## Work to be completed
Lines below starting with the line with "الإلكتروني أولاً بأول." and going on through the line with "pubblicità e social" must be output exactly; the rest of the records must be left out.
Records for processing section start
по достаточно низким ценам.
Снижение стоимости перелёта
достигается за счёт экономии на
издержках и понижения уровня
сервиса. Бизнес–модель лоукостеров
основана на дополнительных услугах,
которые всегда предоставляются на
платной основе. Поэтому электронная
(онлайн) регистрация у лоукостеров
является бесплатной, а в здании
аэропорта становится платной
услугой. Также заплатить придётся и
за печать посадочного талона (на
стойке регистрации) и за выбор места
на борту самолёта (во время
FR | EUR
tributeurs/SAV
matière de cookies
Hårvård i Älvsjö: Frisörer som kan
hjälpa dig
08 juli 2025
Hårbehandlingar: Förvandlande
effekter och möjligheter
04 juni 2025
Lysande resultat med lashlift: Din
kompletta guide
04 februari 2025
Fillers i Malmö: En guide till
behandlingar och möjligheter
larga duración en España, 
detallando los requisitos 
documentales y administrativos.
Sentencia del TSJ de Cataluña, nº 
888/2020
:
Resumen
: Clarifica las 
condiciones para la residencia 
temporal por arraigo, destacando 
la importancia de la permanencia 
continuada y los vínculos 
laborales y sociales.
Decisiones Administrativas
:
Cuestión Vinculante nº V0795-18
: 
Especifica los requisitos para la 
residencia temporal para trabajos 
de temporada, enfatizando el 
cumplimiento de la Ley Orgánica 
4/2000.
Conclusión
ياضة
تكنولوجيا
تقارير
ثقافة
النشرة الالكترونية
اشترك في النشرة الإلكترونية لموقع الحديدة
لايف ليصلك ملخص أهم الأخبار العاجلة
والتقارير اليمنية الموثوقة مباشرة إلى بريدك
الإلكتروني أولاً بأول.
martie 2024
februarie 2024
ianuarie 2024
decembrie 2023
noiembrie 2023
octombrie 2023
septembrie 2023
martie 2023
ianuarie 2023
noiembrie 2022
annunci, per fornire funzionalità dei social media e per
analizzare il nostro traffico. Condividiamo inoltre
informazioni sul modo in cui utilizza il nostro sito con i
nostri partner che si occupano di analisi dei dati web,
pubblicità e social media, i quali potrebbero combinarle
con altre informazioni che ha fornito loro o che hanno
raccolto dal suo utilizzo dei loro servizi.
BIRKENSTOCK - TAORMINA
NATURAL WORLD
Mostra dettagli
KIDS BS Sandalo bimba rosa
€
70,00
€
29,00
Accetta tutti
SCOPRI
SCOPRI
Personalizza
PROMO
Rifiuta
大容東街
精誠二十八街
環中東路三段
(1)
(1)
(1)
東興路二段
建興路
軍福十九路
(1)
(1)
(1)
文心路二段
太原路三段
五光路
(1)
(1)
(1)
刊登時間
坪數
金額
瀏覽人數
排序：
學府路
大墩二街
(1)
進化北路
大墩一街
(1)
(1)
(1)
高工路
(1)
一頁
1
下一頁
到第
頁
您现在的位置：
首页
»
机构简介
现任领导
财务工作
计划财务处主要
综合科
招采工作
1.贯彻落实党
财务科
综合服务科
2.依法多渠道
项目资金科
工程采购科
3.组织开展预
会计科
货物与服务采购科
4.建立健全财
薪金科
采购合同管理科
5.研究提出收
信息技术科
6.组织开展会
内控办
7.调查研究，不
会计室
Records for processing section end
## Solution to the problem
الإلكتروني أولاً بأول.
martie 2024
februarie 2024
ianuarie 2024
decembrie 2023
noiembrie 2023
octombrie 2023
septembrie 2023
martie 2023
ianuarie 2023
noiembrie 2022
annunci, per fornire funzionalità dei social media e per
analizzare il nostro traffico. Condividiamo inoltre
informazioni sul modo in cui utilizza il nostro sito con i
nostri partner che si occupano di analisi dei dati web,
pubblicità e social media, i quali potrebbero combinarle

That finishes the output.